Through these time and motion studies, project director Jane Langmuir realized that, “Today’s kitchen does not work well for anyone fully abled, much less for anyone with any kind of disability. Most users do not realize how they adapt to poor design: continually reaching down, reaching up or leaning over.”
In addition, she notes, “Those with arthritis or low vision, or someone extremely tall, can find a kitchen not just inaccessible, but dangerous. And people in wheelchairs are forced to have their kitchen retrofitted with appliances that are unattractive and stigmatizing,” a problem she believed could be improved upon through the use of adjustable components, as well as integral, flexible, efficient and aesthetically appealing design.
But the goal of the project was not just to find out what wasn’t working in current kitchen design, but to create “an integrated kitchen system for the broadest possible base of users,” Langmuir notes. According, the design team created two scenarios that focused on different users and situations, which would not only simplify kitchen movement, but would also allow that same spaghetti dinner to be made in just 100 steps.
The design team then created the two full-size presentation models of these kitchen concepts, which are currently being showcased in the Unlimited by Design museum exhibition at the Cooper Hewitt National Design Museum in New York City,
The first, MIN, is a small kitchen designed for studio apartments, dorm rooms, independent living centers and the like. The second one, MAX, was a gourmet cooking kitchen and dining area for large families
The two “kitchen of the future” concepts were conceived as a “kit-of-parts,” according to Langmuir, including refrigeration units, dishwashers, ovens, countertop burners and countertops that can be customized for different users, all designed to minimize movement and effort and keep activity in “a zone of comfortable reach.” They are “especially workable for those who are elderly, disabled, height-challenged or otherwise challenged by typical kitchen designs. However, even fully abled people can benefit from this kind of kitchen design,” Langmuir insists.

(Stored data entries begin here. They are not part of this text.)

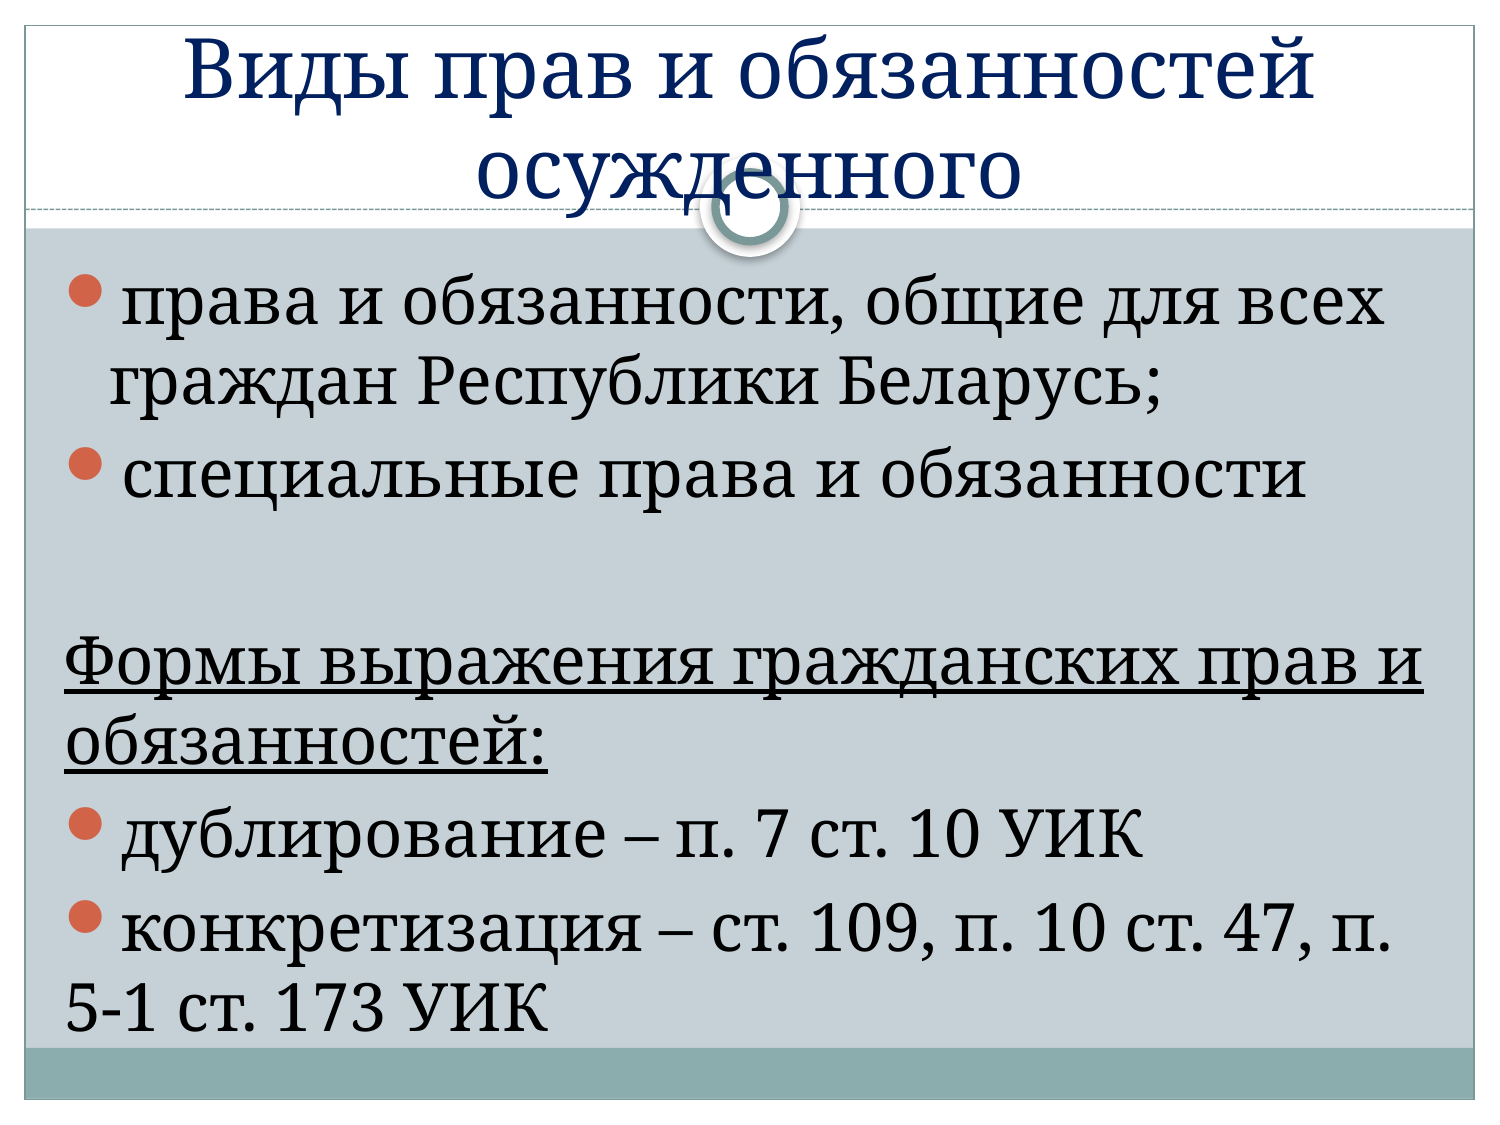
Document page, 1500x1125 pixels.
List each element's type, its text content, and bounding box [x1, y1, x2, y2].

list права и обязанности, общие для всех граждан Республики Беларусь; специальные права и обязанности Формы выражения гражданских прав и обязанностей: дублирование – п. 7 ст. 10 УИК конкретизация – ст. 109, п. 10 ст. 47, п. 5-1 ст. 173 УИК [49, 250, 1465, 1102]
title Виды прав и обязанностей осужденного [49, 37, 1450, 223]
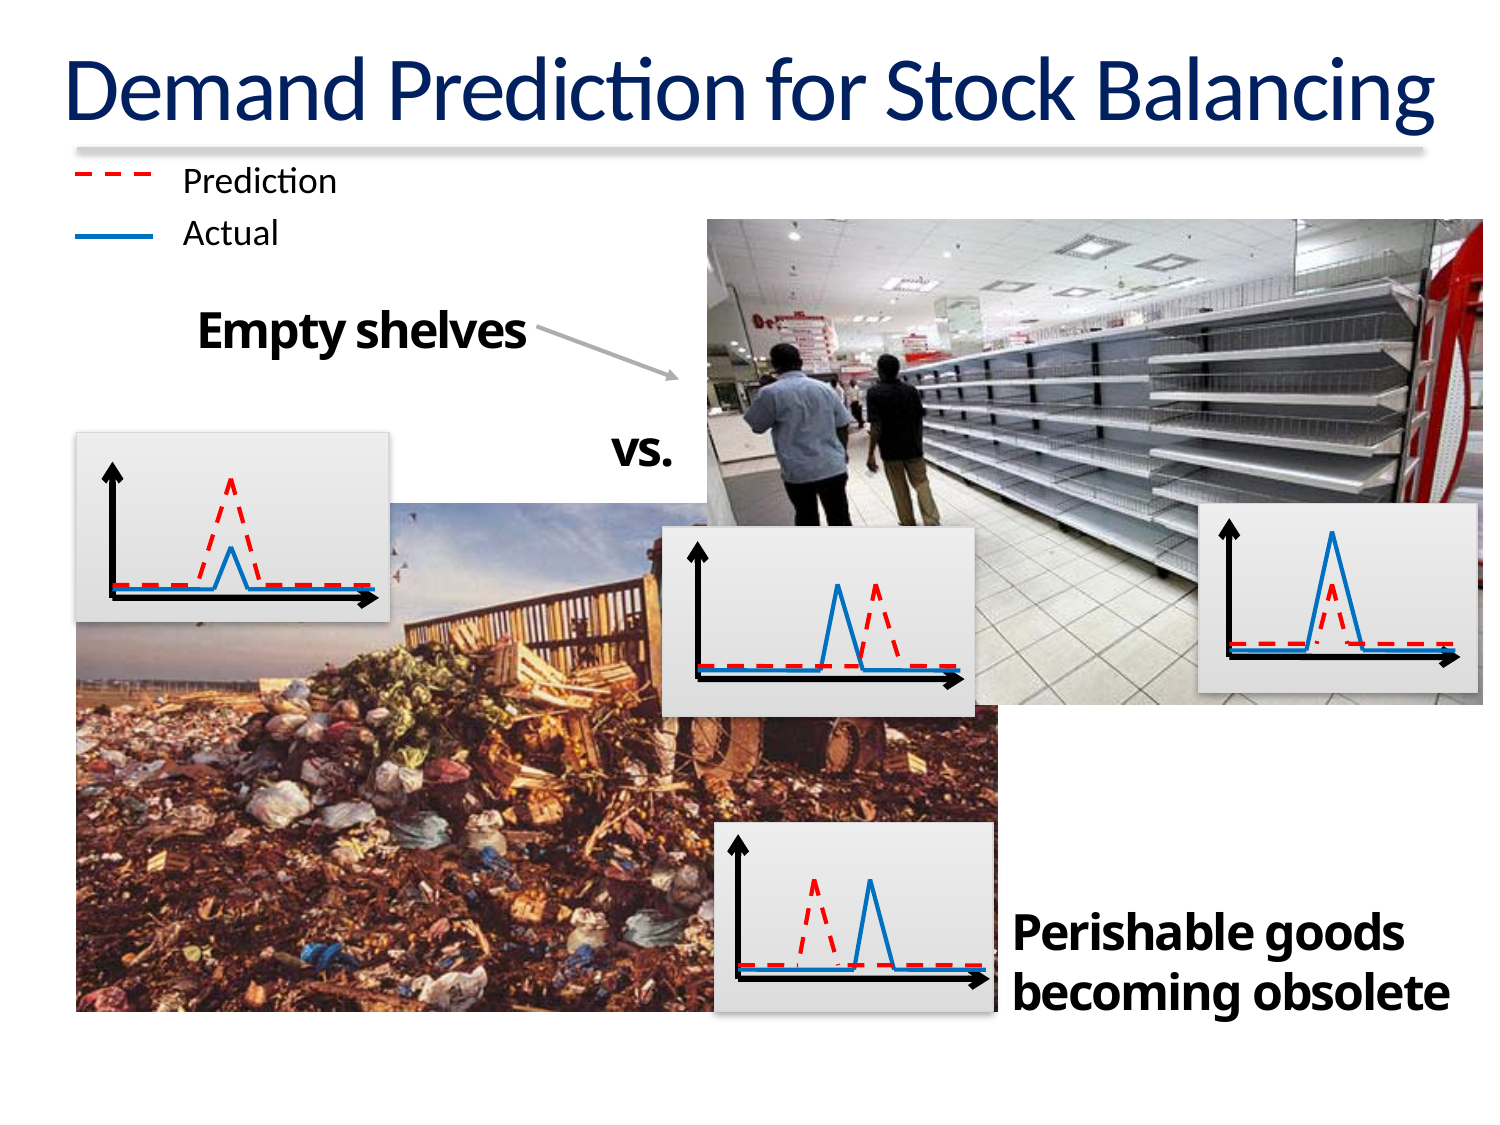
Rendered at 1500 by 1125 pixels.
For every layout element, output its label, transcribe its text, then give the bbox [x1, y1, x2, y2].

text_box [76, 432, 390, 501]
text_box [697, 540, 965, 680]
text_box Perishable goods becoming obsolete [1004, 893, 1495, 976]
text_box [74, 148, 432, 262]
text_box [737, 833, 991, 980]
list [75, 503, 999, 1012]
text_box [112, 461, 380, 599]
title Demand Prediction for Stock Balancing [41, 7, 1459, 161]
text_box [536, 325, 680, 381]
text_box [1228, 517, 1461, 658]
picture [707, 218, 1483, 705]
text_box vs. [596, 408, 701, 492]
text_box Empty shelves [181, 290, 597, 374]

“The heights and placement of items we currently consider normal is anything but,” she says. “The human body is not designed to [best] function at these heights. And everyone benefits from better lighting, decreased lifting, simplified design that eliminates wasted movements. It just makes sense.
“The key design principles for the project include the use of modular units which promote interchangeability and adjustability for custom installation, eliminate the need to reach, lift and bend, reduce the redundancy of movement, promote energy efficiency, support recycling of water and waste, introduce new design elements for operations such as controls, door functions and communications, and facilitate a meal preparation process that integrates ‘clean as you go,” Langmuir further notes.

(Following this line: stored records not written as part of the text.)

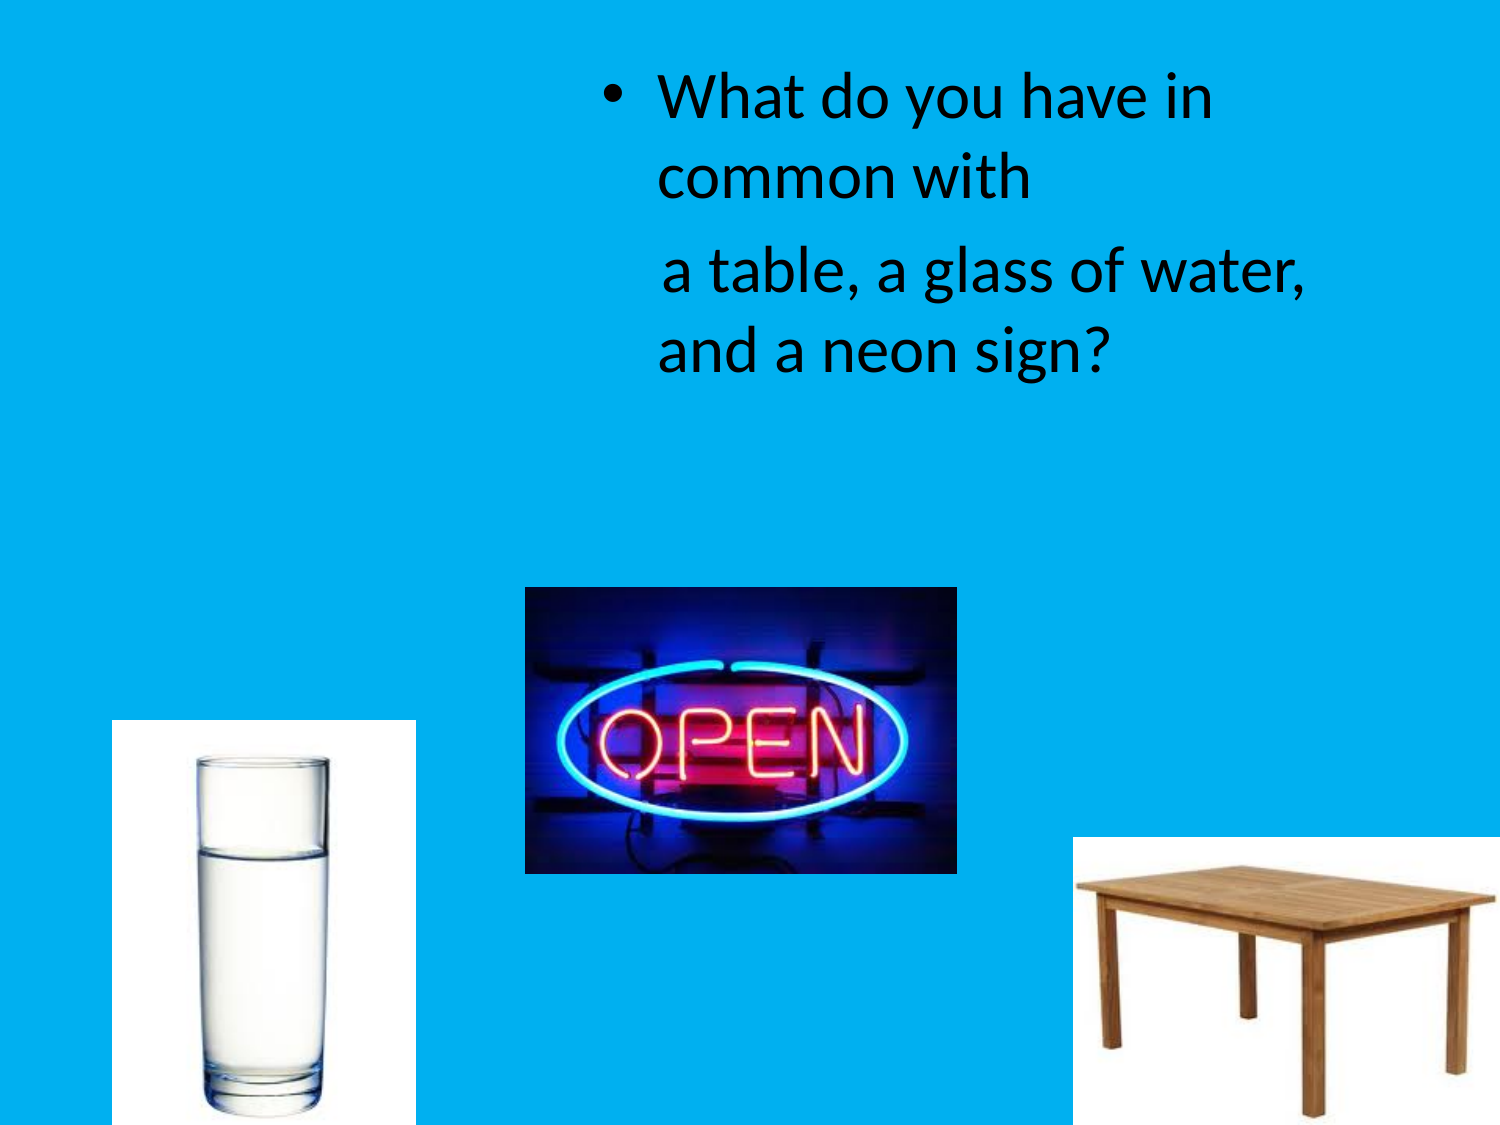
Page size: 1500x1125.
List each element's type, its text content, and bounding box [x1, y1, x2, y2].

picture [1074, 838, 1500, 1125]
list What do you have in common with a table, a glass of water, and a neon sign? [586, 44, 1425, 1005]
picture [526, 588, 956, 873]
picture [113, 721, 415, 1125]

Although the prototype does not exist outside of the museum, Langmuir notes that “All the technology is there. With their [the manufacturers’] help and support, we could build this tomorrow. This is the kitchen of the future.”

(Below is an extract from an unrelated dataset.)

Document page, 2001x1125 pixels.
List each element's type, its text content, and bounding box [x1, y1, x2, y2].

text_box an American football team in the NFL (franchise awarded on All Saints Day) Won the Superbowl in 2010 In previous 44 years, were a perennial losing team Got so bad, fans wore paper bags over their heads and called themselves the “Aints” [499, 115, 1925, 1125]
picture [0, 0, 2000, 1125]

A project of this size and scope rarely gets off the ground without the support and expertise of many industry professionals. To that end, the project attracted a number of manufacturer sponsors, who contributed products, technology and knowledge. This allowed the project to access “the best of both worlds” – getting valuable input from both academia and the manufacturing arenas, Langmuir notes.
“For sponsors, this has been an opportunity to collaborate with businesses outside of their usual sector,” Langmuir says, though, “ultimately, it is the consumer who will benefit most from this project.”
Company sponsors for the Universal Kitchen included: Nevamar (Decorative Products Division of International Paper Co.), Notch Design Group, Schott Corp., Justras Woodworking, Fountain-head, Dow Chemical Co., Broan – a Division of Nortek, Item Products Inc., Suspa and Hafele.